● **Action item**:
Using the entries below, quote exactly the span of lines that begins with the line containing "left knee: (132, 397)" and ends with the final line.

● **Data entries**:
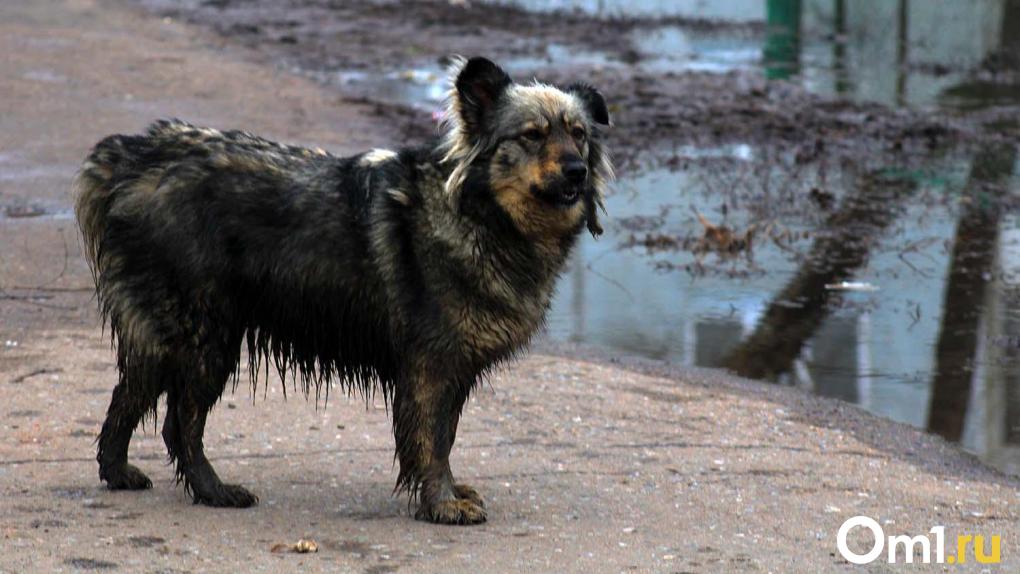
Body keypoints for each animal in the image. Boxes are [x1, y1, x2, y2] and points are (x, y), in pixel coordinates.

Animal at [77, 58, 612, 526]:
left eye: (579, 134)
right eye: (532, 135)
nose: (577, 171)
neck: (479, 213)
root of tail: (131, 157)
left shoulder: (453, 368)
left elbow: (444, 436)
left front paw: (447, 494)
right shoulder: (431, 365)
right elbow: (432, 442)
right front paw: (442, 505)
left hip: (180, 335)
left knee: (132, 397)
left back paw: (120, 473)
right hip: (203, 334)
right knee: (178, 420)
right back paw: (212, 490)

● **Task response**:
left knee: (132, 397)
left back paw: (120, 473)
right hip: (203, 334)
right knee: (178, 420)
right back paw: (212, 490)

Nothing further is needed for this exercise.